##### Lesetext

Jauna Vienotiba vervierfachte ihren Stimmenanteil im Vergleich zur letzten Saeima-Wahl. Die liberalkonservative Partei wird im EU-Parlament von Valdis Dombrovskis und Sandra Kalniete vertreten. Dombrovskis ist in Brüssel auch Mitglied der noch amtierenden Juncker-Kommission und für die Bereiche Euro, sozialer Dialog, Finanzstabilität, Finanzdienstleistungen und die Kapitalmarktunion zuständig. Europaweit bekannt wurde er 2009, als er in der Finanzkrise, die für Lettland schwere Folgen hatte, das Amt des Ministerpräsidenten übernahm. Er reagierte damals mit „innerer Abwertung“ auf die Krise, also mit drastischen fiskalischen Kürzungen, die für einige Jahre Erwerbslosigkeit und Emigration ebenso drastisch steigerten. Als EU-Kommissar beklagte er vor einem Jahr allerdings die soziale Ungleichheit und den Spalt zwischen Armen und Reichen in seinem Land (LP: hier). Er setzt sich für mehr EU-Direktzahlungen für lettische Landwirte ein, die im Durchschnitt weniger erhalten als ihre Konkurrenten. Außenpolitisch plädiert er für einen harten Kurs gegen Russland: Die gemeinsame Außen- und Sicherheitspolitik zählt er zu den maßgeblichen Fragen seines Landes, "damit die EU geeint ein Gegengewicht zur aggressiven russischen Außenpolitik bildet“. Er befürwortet die Zusammenarbeit der EU mit der NATO und Partnerstaaten im Osten. Er plädiert für die Verbreitung eigener Nachrichten, „um Russlands aggressive Außenpolitik zu begrenzen und Europas Demokratien vor Manipulationen mit gefälschten Nachrichten zu bewahren.“ (lsm.lv)

##########

- _Aufgabe 1_
Nenne alle Bereiche, für die Dombrovskis laut dem Text über Jauna Vienotiba in der Juncker-Kommission zuständig ist.
- _Aufgabe 2_
In welchem Jahr wurde Dombrovskis nach dem Text über Jauna Vienotiba Ministerpräsident von Lettland?
- _Aufgabe 3_
Schreib den Text über Jauna Vienotiba und Valdis Dombrovskis nach seinem letzten Satz weiter.

##### Vorliegende Daten

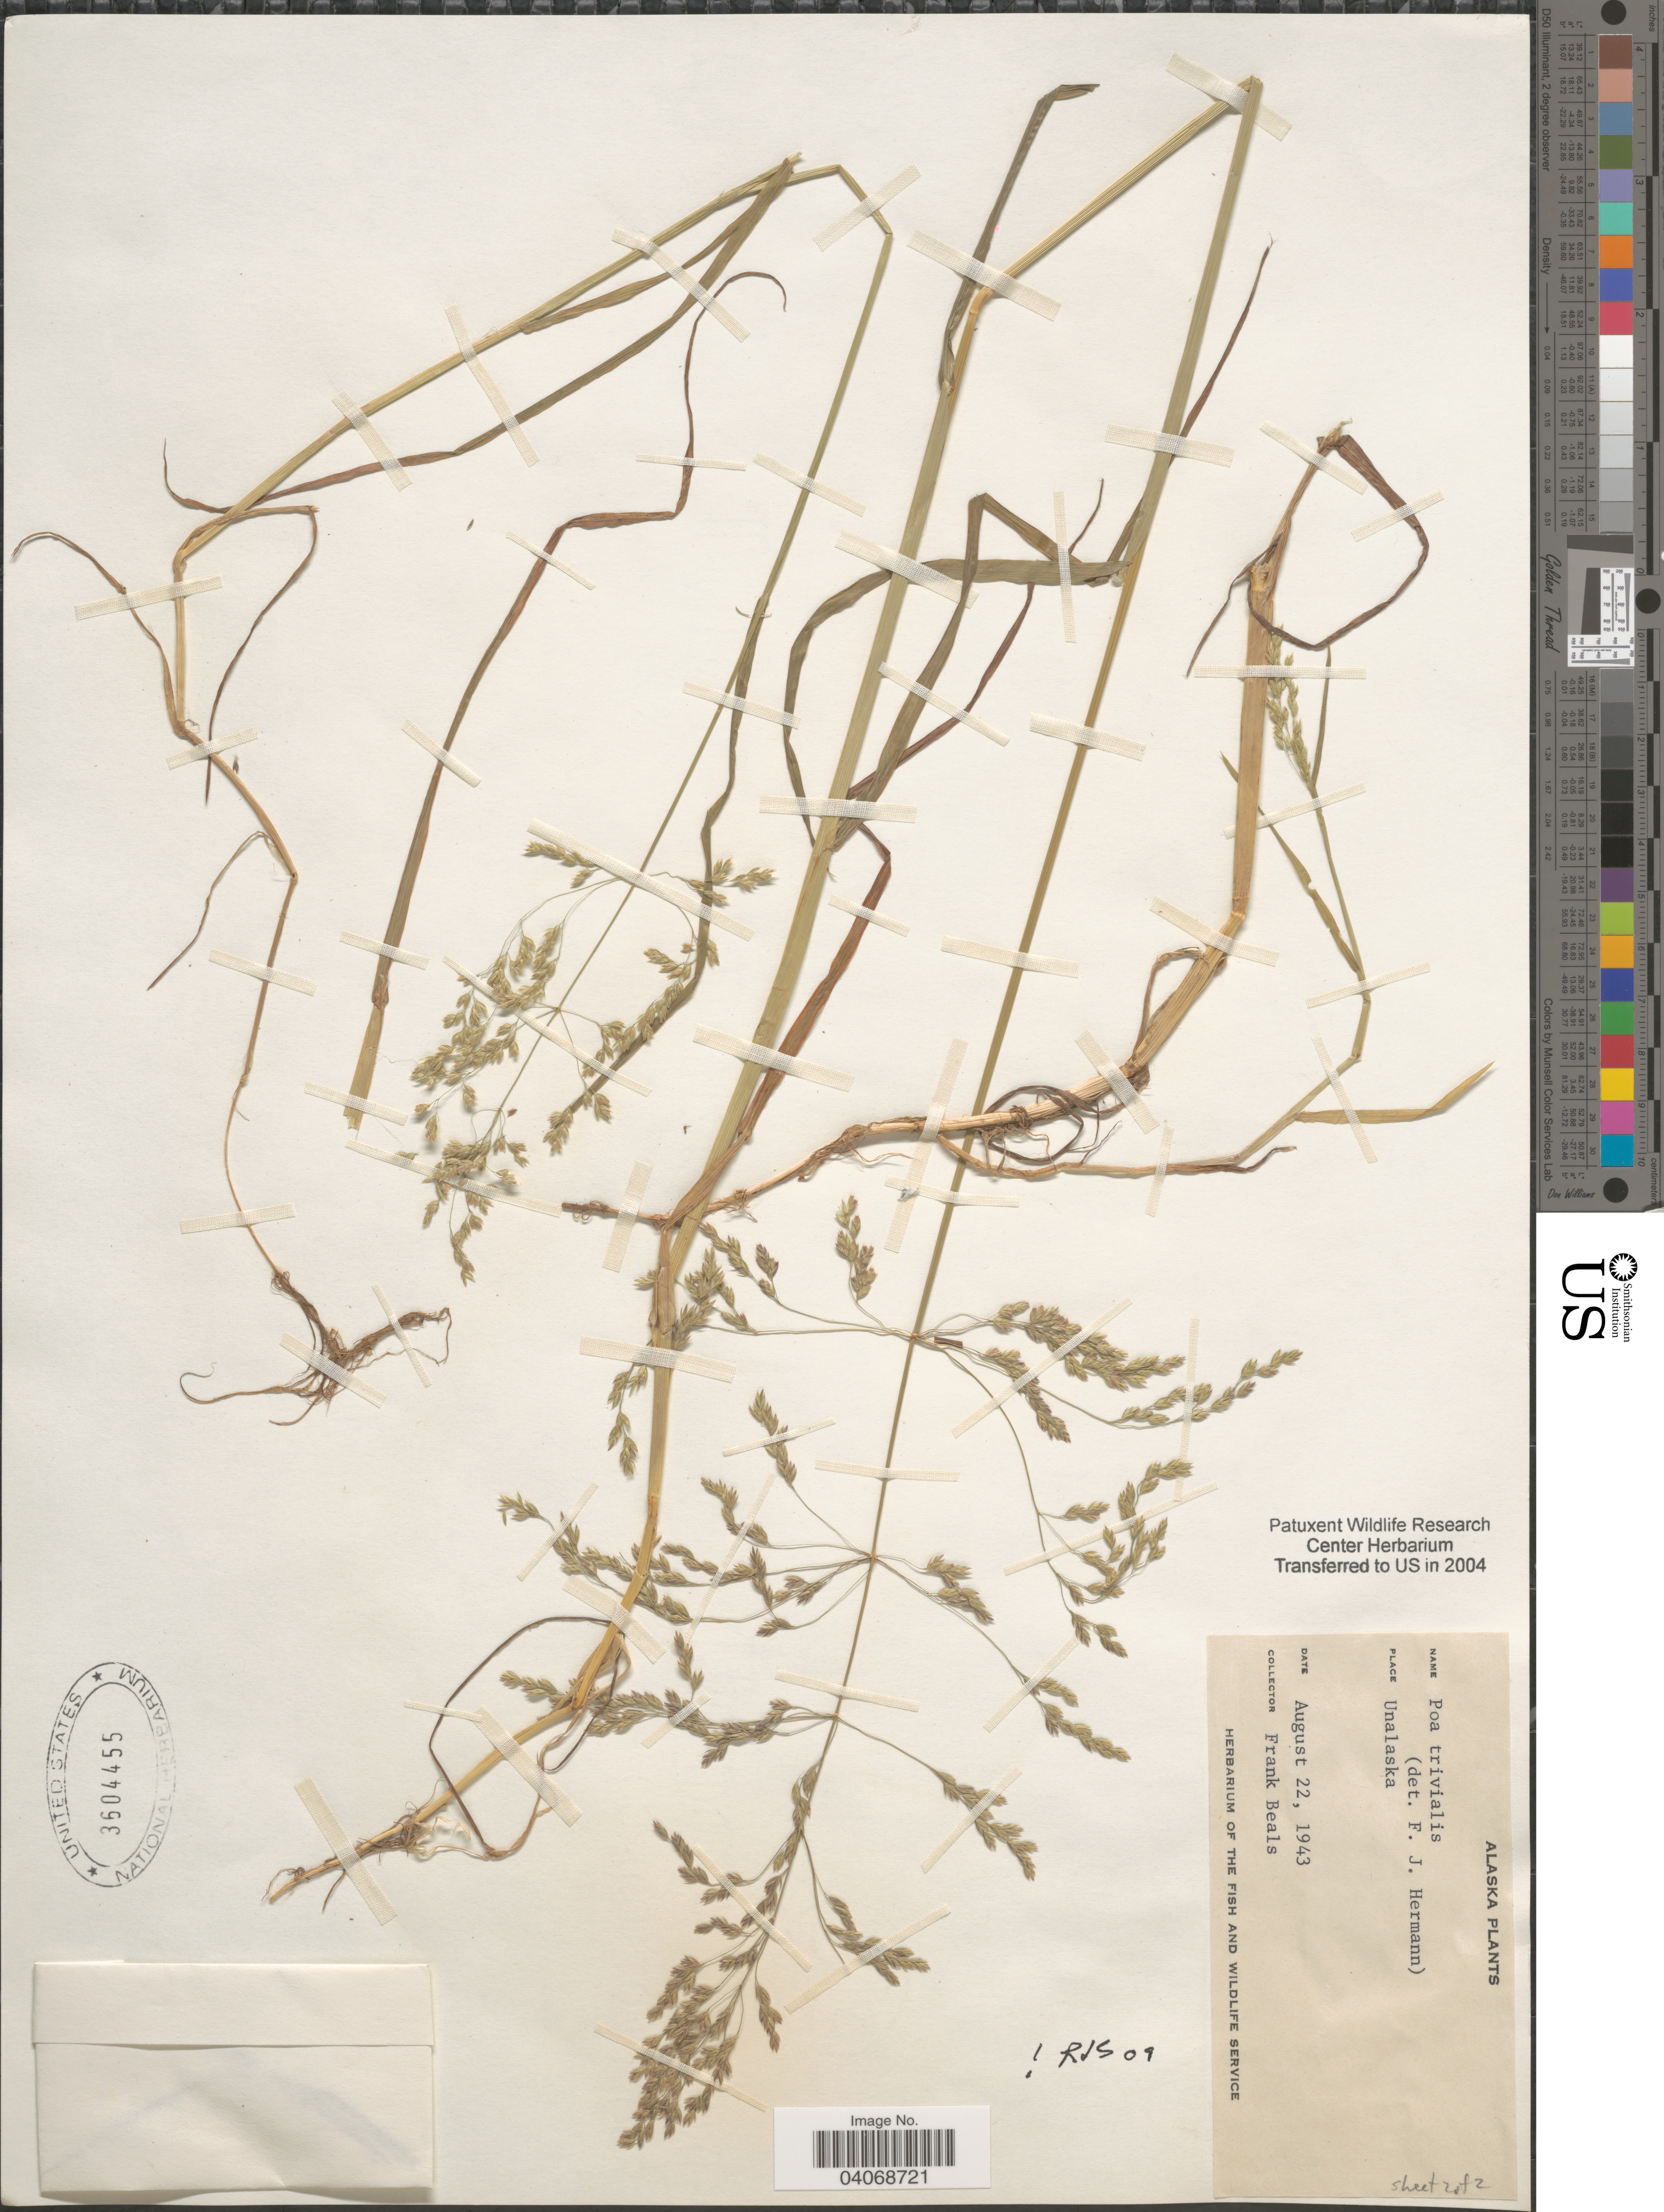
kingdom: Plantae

##########
##### Vorliegende Daten

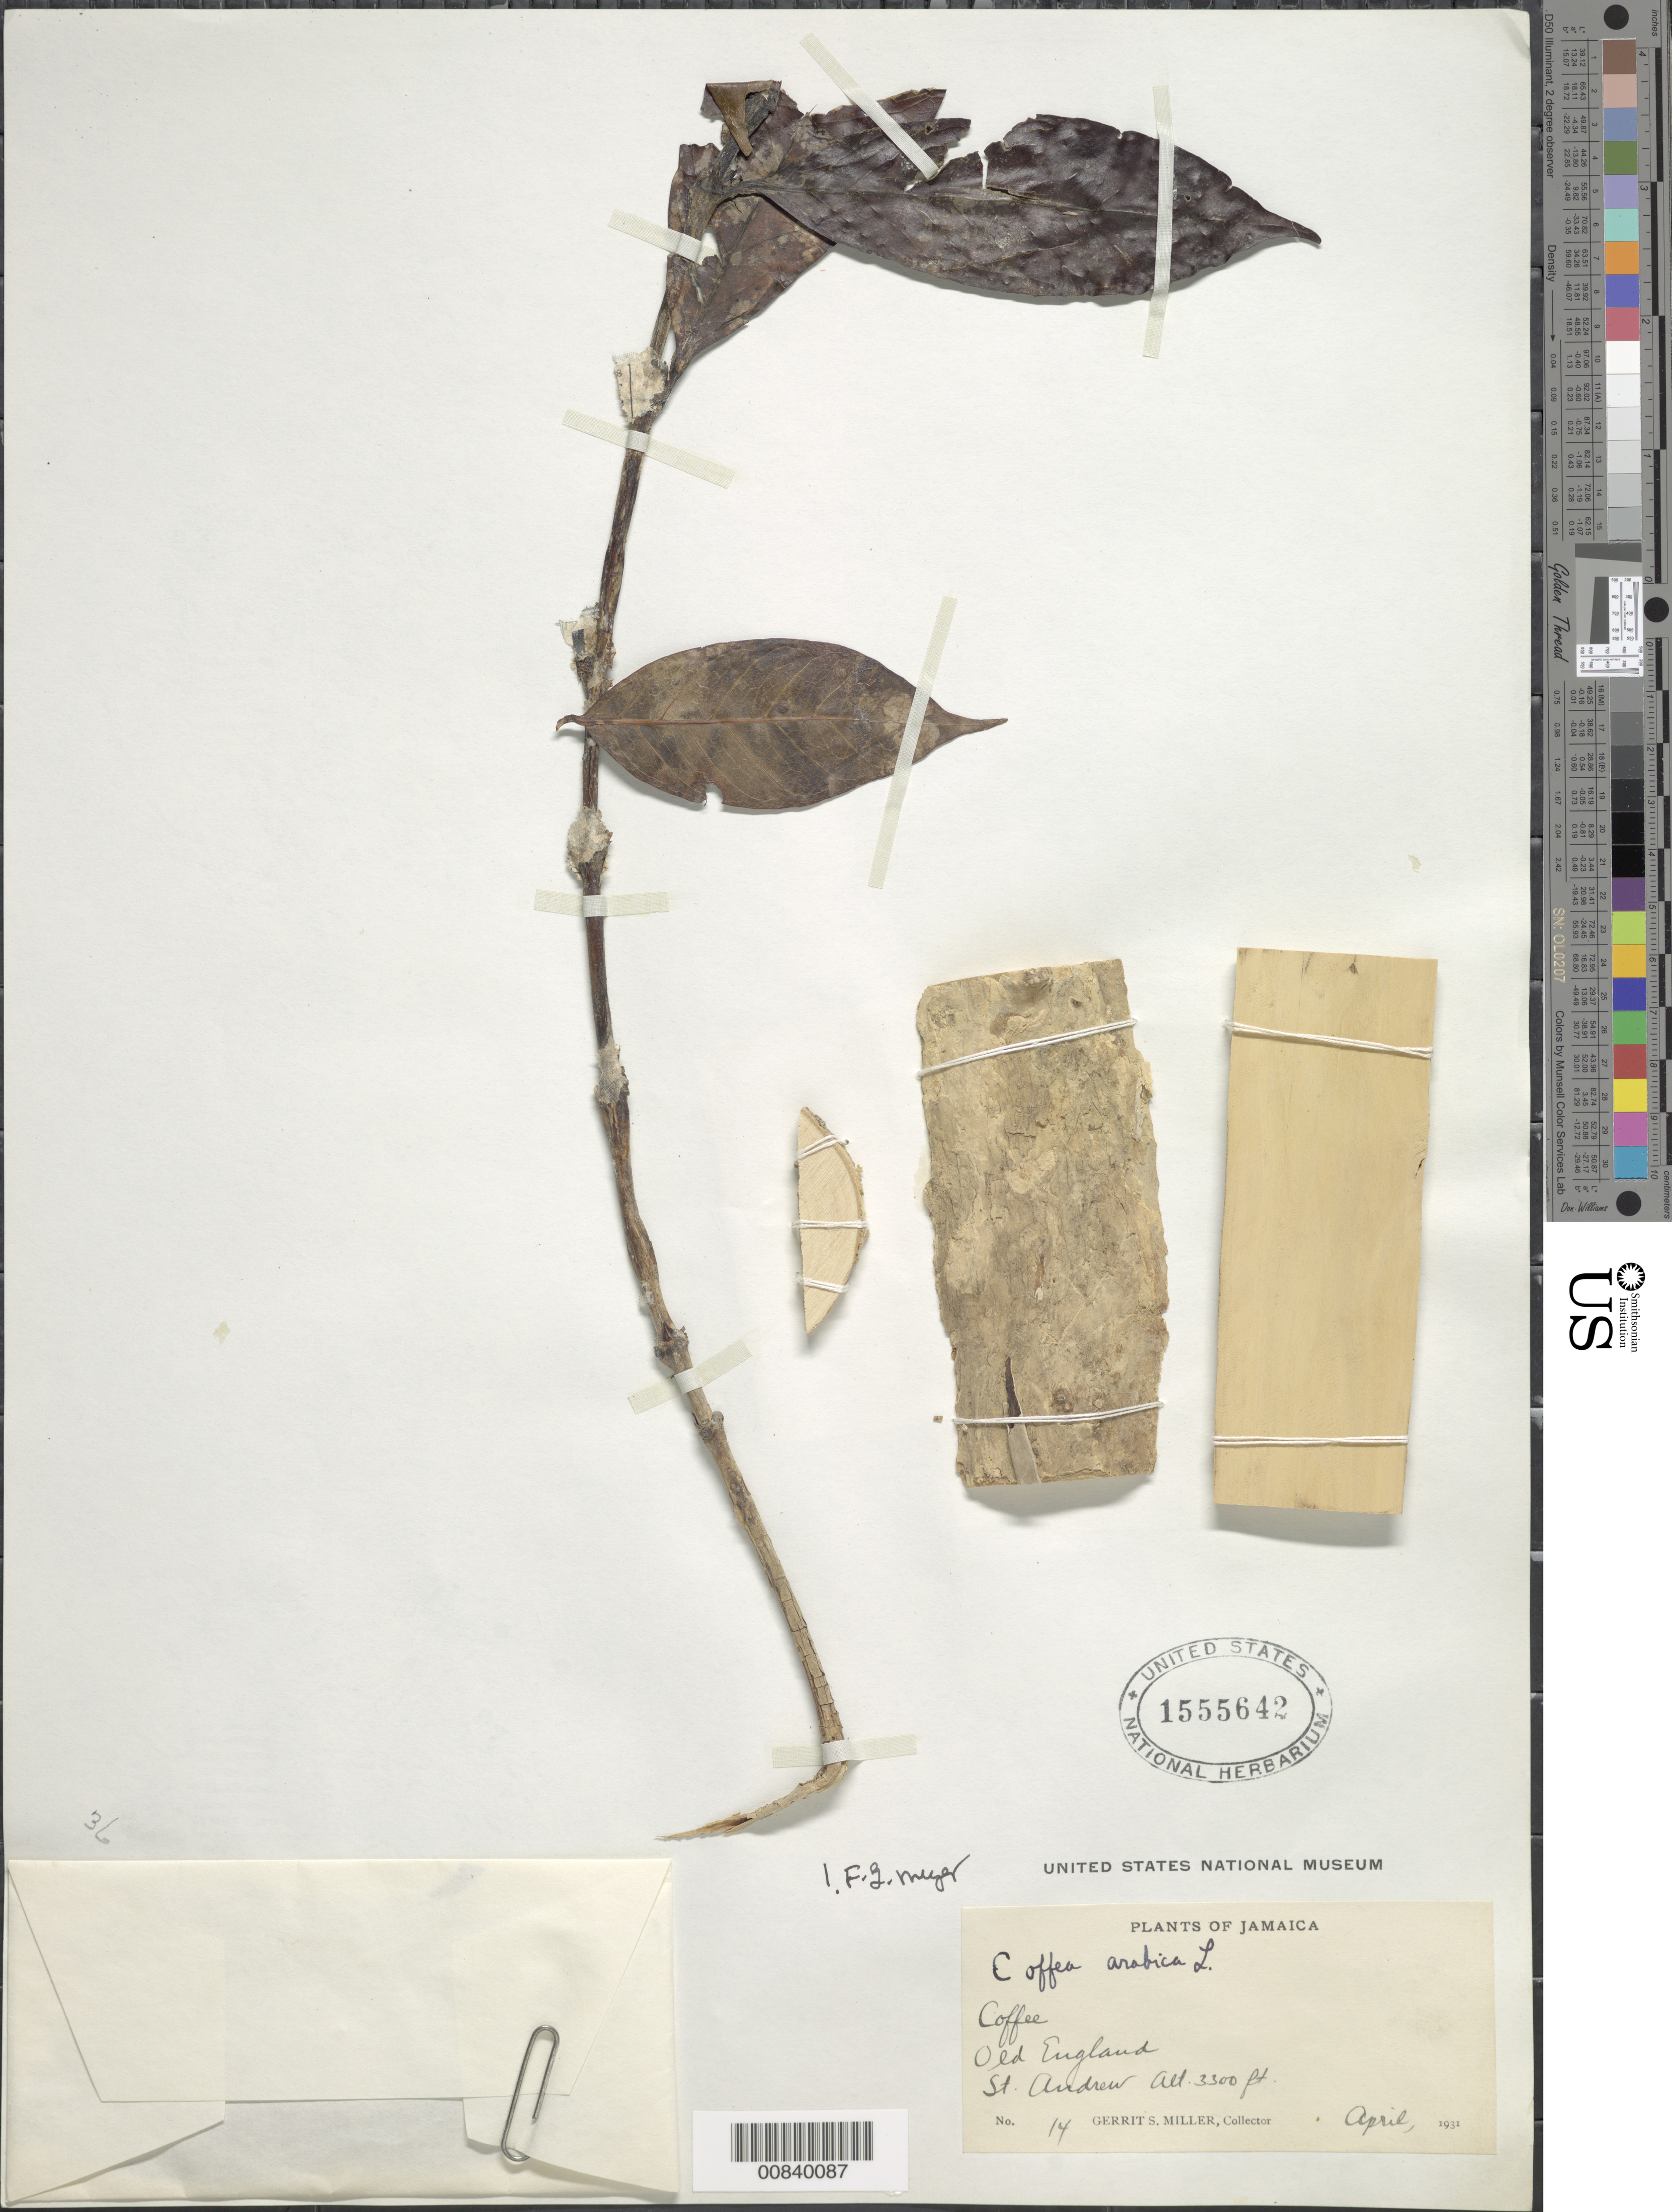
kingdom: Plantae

##########

- _Antwort 1_
Euro, sozialer Dialog, Finanzstabilität, Finanzdienstleistungen, Kapitalmarktunion

- _Antwort 2_
2009

- _Antwort 3_
 

Saskana ist nicht mehr die Nummer eins unter den Wählern. Die Sozialdemokraten, die ein Sammelbecken für die russischstämmige Wählerschaft bilden, waren in letzter Zeit in Korruptionsaffären verwickelt, über die lettische Medien ausführlich berichteten (LP: hier). Jüngst wurde EU-Spitzenkandidat Nils Usakovs von Regionalminister Juris Puce als Bürgermeister Rigas geschasst, weil er den städtischen Verkehrsbetrieb, der in einen Bestechungsskandal verwickelt ist, nicht genügend beaufsichtigt habe (LP:hier). Dennoch zeigt sich Usakovs zufrieden, denn erstmals stellt seine Partei zwei Abgeordnete im EU-Parlament. Sein ehemaliger Stellvertreter und Koalitionspartner Andris Ameriks kandidierte diesmal ebenfalls für Saskana und wird nun Usakovs nach Straßburg begleiten. Die Bestrebungen, seine Partei zu dämonisieren, seien verpufft, meinte Usakovs, der auch Saskana-Vorsitzender ist. Insgesamt zieht er ein positives Fazit aus seiner Zeit als Rigaer Bürgermeister, auch wenn er „Fehler“ eingesteht. Nun will er in Brüssel einerseits lettische Interessen vertreten, sich zum anderen für ein starkes, geeintes und sozial verantwortliches Europa einsetzen (lsm.lv). Saskana will, dass Europa die „neoliberalen und konservativen Modelle der Vergangenheit“ verlässt. Die EU solle unverzüglich die „strikte Sparpolitik“ beenden, um wieder internationale Investitionen zu ermöglichen. Zudem fordern die Sozialdemokraten mehr Zusammenarbeit im sozialen Bereich, um Mindestlöhne, Mindestrenten und Minimaleinkommen auf EU-Ebene festzulegen. Außerdem will sie Nationalismus, Fremdenfeindlichkeit und Rechtsradikalismus bekämpfen (cvk.lv).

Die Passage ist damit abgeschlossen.